*TASK DESCRIPTION:* Say how many lines of the items below contain the word "Count". Reply with the number alone.

*INPUT MATERIAL:*
--- START ---
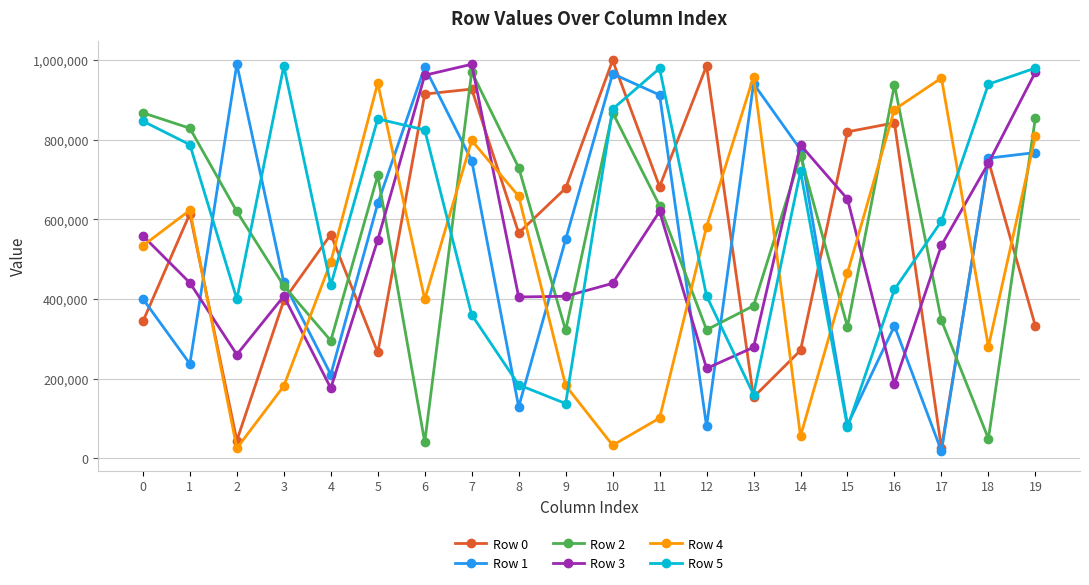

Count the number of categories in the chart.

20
--- END ---
--- START ---
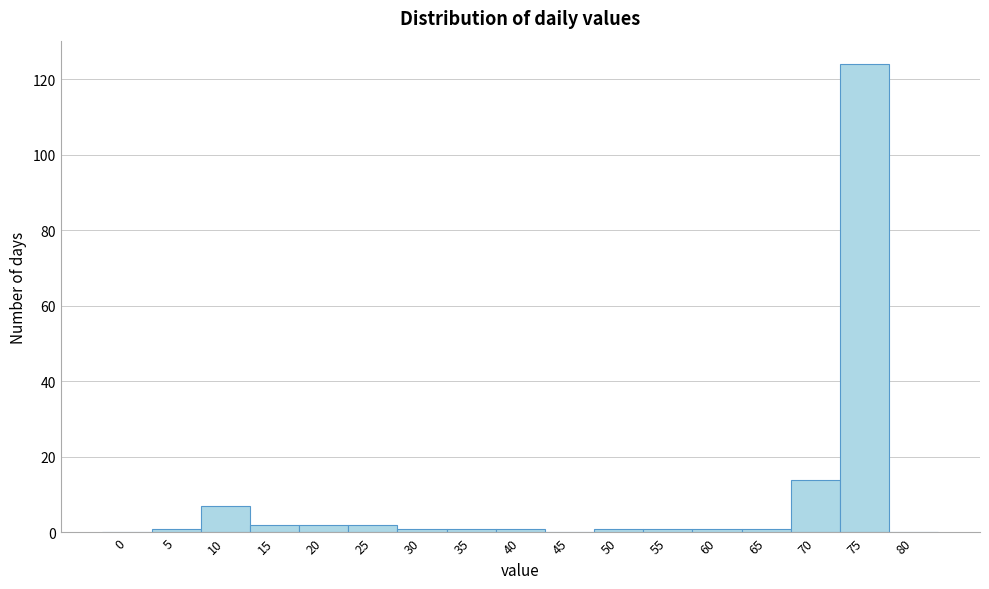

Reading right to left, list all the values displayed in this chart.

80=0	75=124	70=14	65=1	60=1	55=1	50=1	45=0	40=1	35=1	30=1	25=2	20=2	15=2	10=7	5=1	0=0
--- END ---
--- START ---
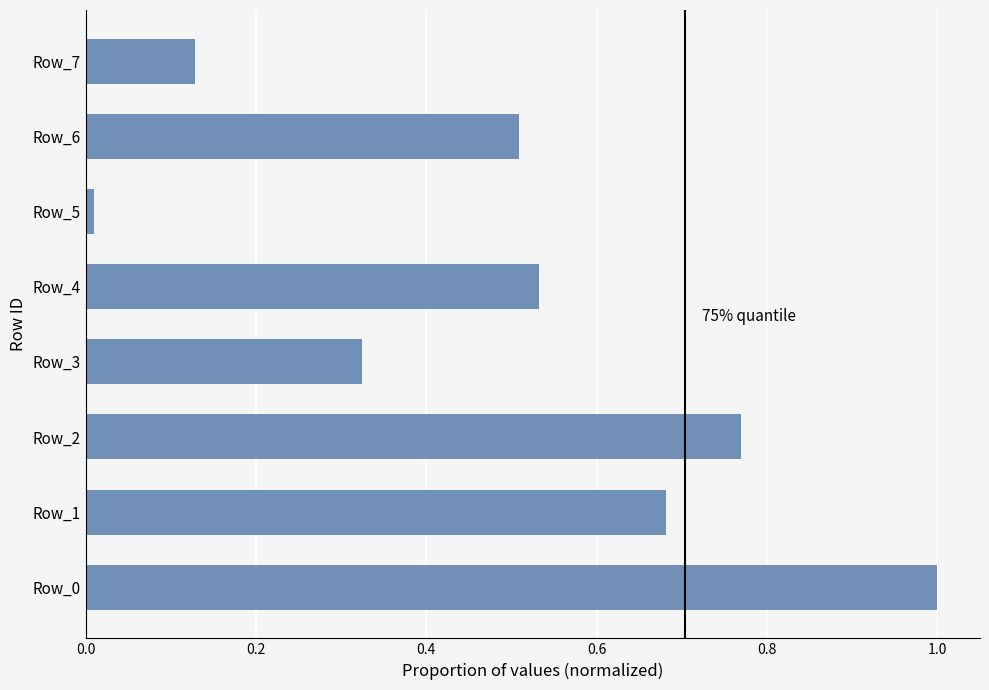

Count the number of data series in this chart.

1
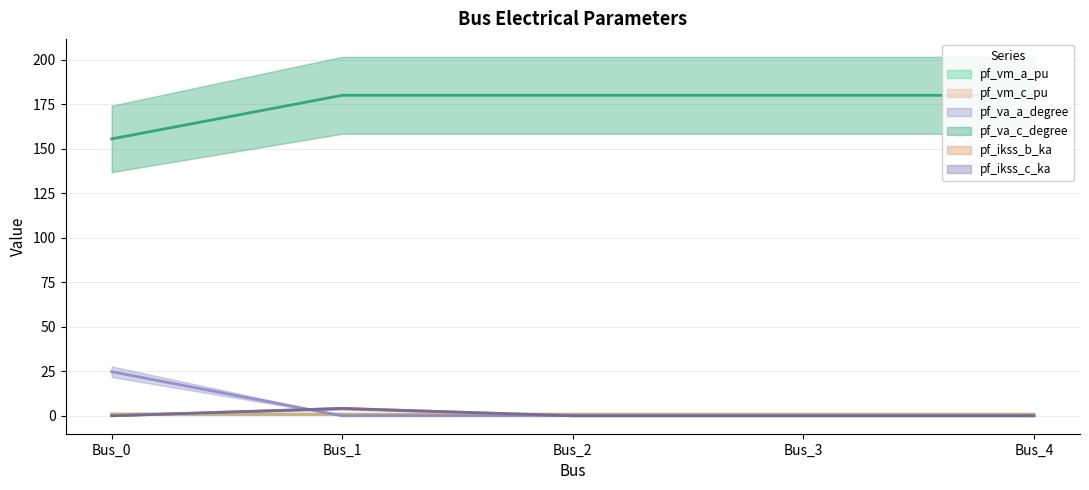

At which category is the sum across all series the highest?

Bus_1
--- END ---
*TASK RESPONSE:* 2